June 2007—Case 1. A 31‐year‐old woman was admitted for evaluation and treatment of leg weakness. Neurological examination revealed marked decreased strength and sensation to light touch and hyperesthesia in the lower extremities. Her past medical history was significant for an orthotopic liver transplant performed three and half months prior to the admission, fungal meningitis and diabetes mellitus. She also underwent placement of a ventriculoperitoneal shunt for a diagnosis of acute communicating hydrocephalus approximately 1 month after the liver transplantation. The spinal MRI with contrast showed the cord to be compressed both anteriorly and posteriorly, which was greatest at the level of T12‐vertebral body, with diffuse abnormal enhancement throughout the spinal leptomeninges. She underwent a thoracic laminectomy and decompression with removal of the intradural mass, and was begun on amphotericin B. Microscopically, the mass lesion showed multiple epithelioid and giant cell granulomata with central suppuration and necrosis. The granulomata contained scattered large round spherules filled with endospores, highlighted with special stains (PAS and GMS stains). These features were diagnostic of coccidioidomycosis. Clinical suspicion was high based on the history of previous coccidioidal meningitis. Not only communicating hydrocephalus but also mass formation should be included among the major complications of coccidioidal meningitis.

June 2007—Case 2. A 55‐year‐old African‐American man with a known history of end stage liver disease, presented for progressively worsening seizures.
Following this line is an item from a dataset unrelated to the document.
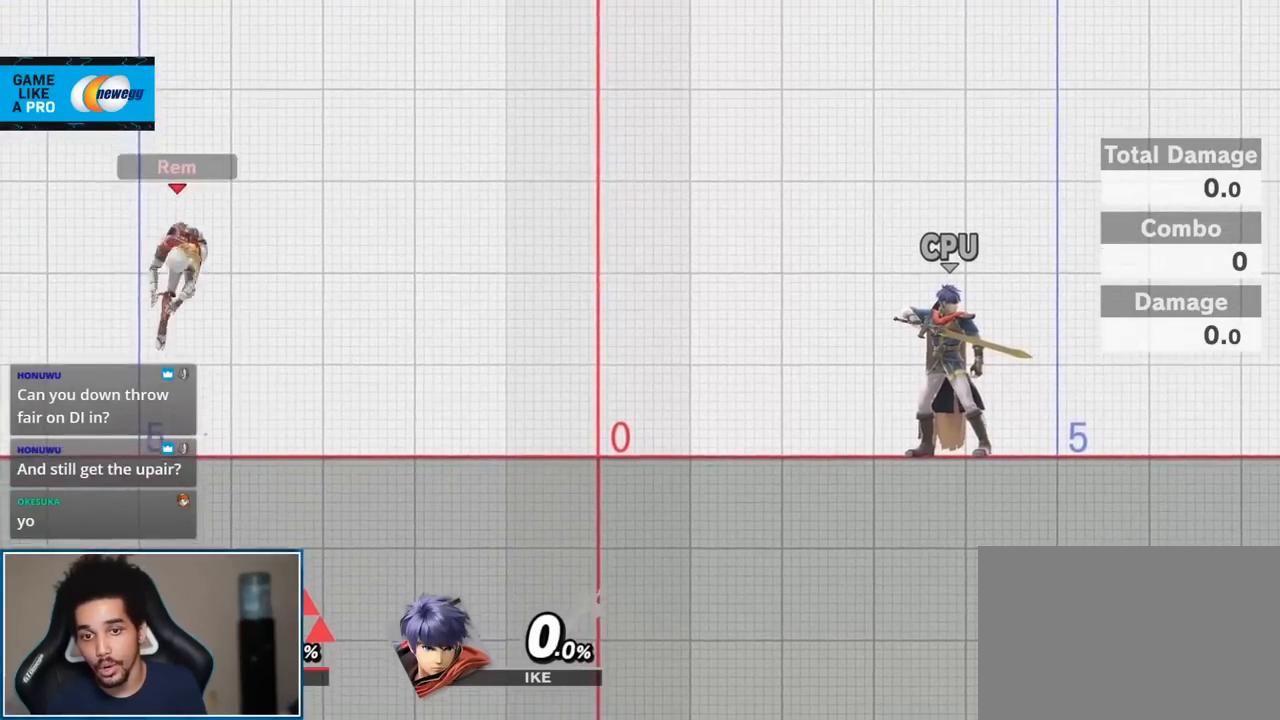
{"buttons": [], "left_stick": "right", "right_stick": "center", "events": [[83, "left_stick", "down"], [183, "left_stick", "center"], [383, "left_stick", "right"]]}
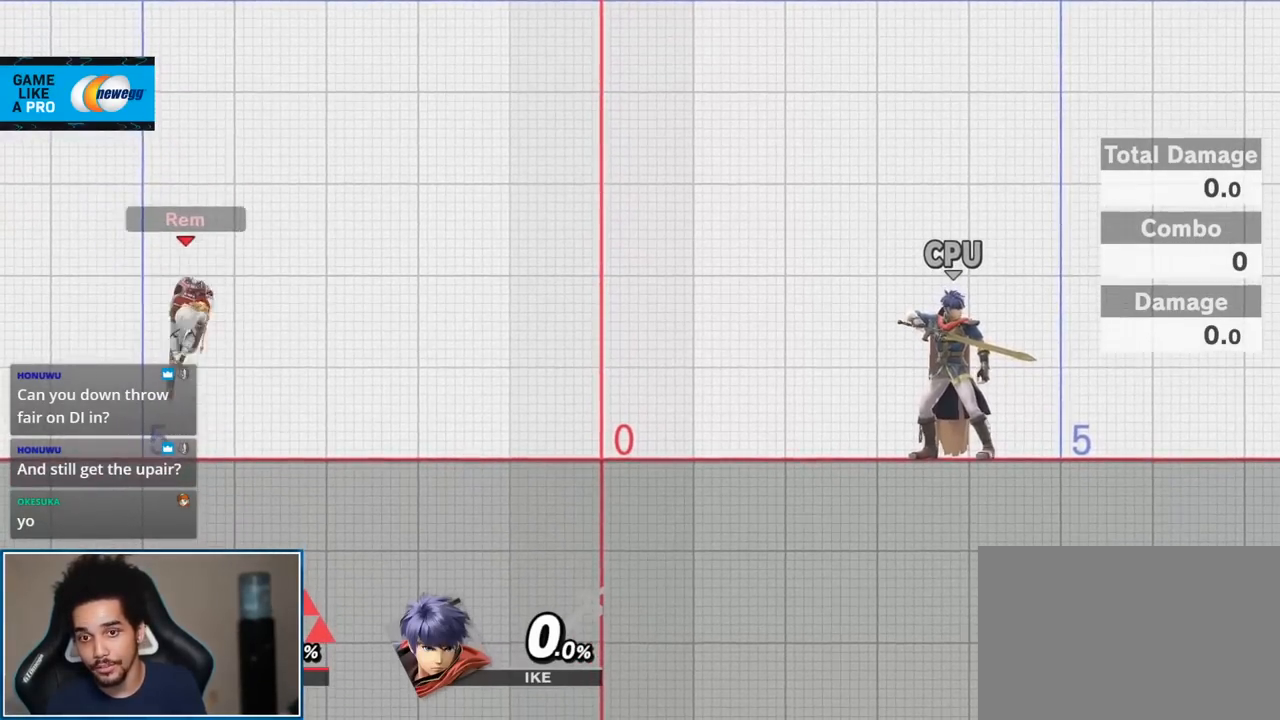
{"buttons": [], "left_stick": "center", "right_stick": "center", "events": [[17, "left_stick", "left"], [233, "left_stick", "center"]]}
These were believed to be secondary to hepatic encephalopathy, but at autopsy he was found to have neurosarcoidosis. After admission, the patient progressed to multisystem organ failure and expired. Prior to this, MRI of the brain showed diffuse nonspecific areas of enhancement of the leptomeninges. Sections taken from these areas of enhancement at autopsy demonstrated non‐necrotizing granulomas. The radiographic correlates with the histological sections are presented. Retrospective review of the patient’s records revealed remote radiographic finding of mediastinal lymphadenopathy, but no diagnosis of sarcoid. Patients who present with neurosarcoid in the absence of systemic manifestations are exceedingly rare. The diagnosis of neurosarcoidosis in the absence of systemic findings is a diagnostic challenge as there are no specific radiographic or pathologic findings unique to this disease. This case illustrates the difficulty of establishing the diagnosis of neurosarcoidosis in the presence of severe concomitant disease and subclinical systemic sarcoidosis.